The man with the cowboy hat has struck again, and the amazement is encapsulated in the title. From the avant-rock mysticisms of "The Seer," through the cyclical and claustrophobic litanies of "To Be Kind," to the folk-apocalyptic ballads of "The Glowing Man," the Swans have drawn a scorching, corrosive line in the second decade of the new millennium, sidereally distant from the incendiary echoes of their beginnings but with the same verve and originality that distinguishes them. Today, we can put away the earplugs and don't hesitate to crank up the volume slider, Gira has wanted to amaze us once more (as always) with an acoustic work. Violins, flutes, and trumpets stored in their cases and a cloth over the drums. The spotlight is populated only by his guitar, his voice (except "The Nub" performed by his wife Jennifer), his words, and nothing else; stripped to the bone by his own admission. Gira's leaden Springsteen-esque "Nebraska" unfolds in ten mesmerizing and hallucinatory tracks with a dystopian flavor, stripped of unnecessary embellishments and delivered in an embryonic form from genesis to listener without any intervention. In the unprecedented role of songwriter, he bares all his discomfort, the anxieties, and the world's unrest.

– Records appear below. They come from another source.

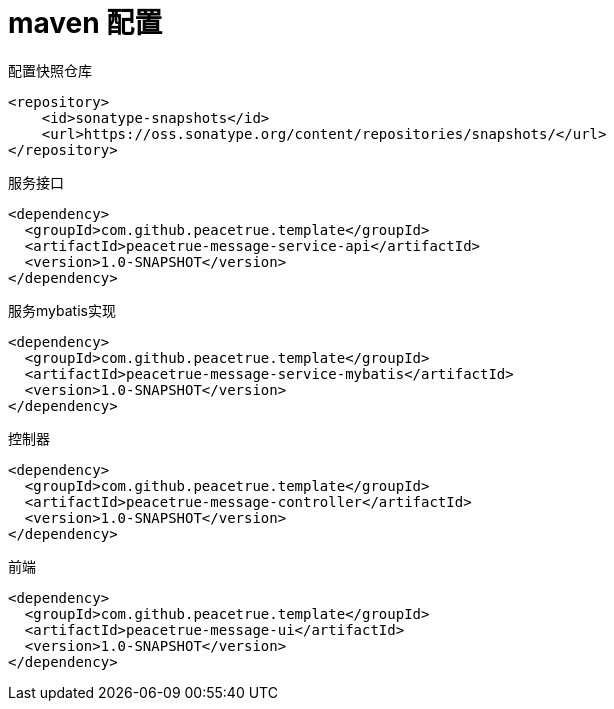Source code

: = maven 配置

.配置快照仓库
[source%nowrap,maven]
----
<repository>
    <id>sonatype-snapshots</id>
    <url>https://oss.sonatype.org/content/repositories/snapshots/</url>
</repository>
----

.服务接口
[source%nowrap,maven]
----
<dependency>
  <groupId>com.github.peacetrue.template</groupId>
  <artifactId>peacetrue-message-service-api</artifactId>
  <version>1.0-SNAPSHOT</version>
</dependency>
----

.服务mybatis实现
[source%nowrap,maven]
----
<dependency>
  <groupId>com.github.peacetrue.template</groupId>
  <artifactId>peacetrue-message-service-mybatis</artifactId>
  <version>1.0-SNAPSHOT</version>
</dependency>
----

.控制器
[source%nowrap,maven]
----
<dependency>
  <groupId>com.github.peacetrue.template</groupId>
  <artifactId>peacetrue-message-controller</artifactId>
  <version>1.0-SNAPSHOT</version>
</dependency>
----

.前端
[source%nowrap,maven]
----
<dependency>
  <groupId>com.github.peacetrue.template</groupId>
  <artifactId>peacetrue-message-ui</artifactId>
  <version>1.0-SNAPSHOT</version>
</dependency>
----

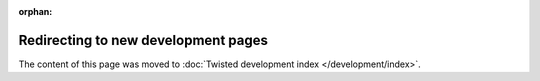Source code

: :orphan:

Redirecting to new development pages
====================================

The content of this page was moved to :doc:`Twisted development index </development/index>`.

"All things beautiful soon pass away, like the waters," articulated Yeats in one of his poems, and "What Is This?" is a sound sequence that flows unstoppable through the twilight tales of the genius from New York. Ballard's "neuron iconography on the spinal highways" finds interesting parallels with Gira's "Amnesia" "and this city is a crowded room and the earth is a closed grave." Urban frenzy filters individual events, flattening them and reducing them to mere appearances on the stage of life where our dark protagonist is a conscious guardian. Space and time become Cartesian projections overlapped on the same axis "Somewhere no place, let's go! Nowhere this place, let's go!" in the opening "Leaving Meaning," which loses all sense of recognition and gropes forward, guided by Gira's cold voice that pierces the darkness. There is no time or space for second thoughts, even on the cough in "Hanging Man" (I don't believe it was intentional) that gives the record an even more human dimension through its imperfections. The scenarios expand in the slow litany of "The Nub," a drift in the murky waters that swallow Jennifer Gira in her subdued and resigned singing, and in the subsequent "Cathedrals Of Heaven." The pastoral "Sunfucker" and "What Is This?" offer a momentary truce, but threatening clouds gather in the suite "My Phantom Limb," where the singing often devolves into a spoken word reminiscent of Morrison, period "An American Prayer." The circle is closed by the tormented loves of "Annaline" and the closing "It's Coming And It's Real," an ideal afternoon at 2400 Fulton Street, San Francisco in the Jefferson commune (evocations of "Triad").
Gira, a genius and controversial character like few, has produced yet another monstre by bypassing economic compromises and the artistic choices of majors with a crowdfunding effort. Ethics cannot be bought, nor can talent, especially if your name is Michael and you have a cowboy hat.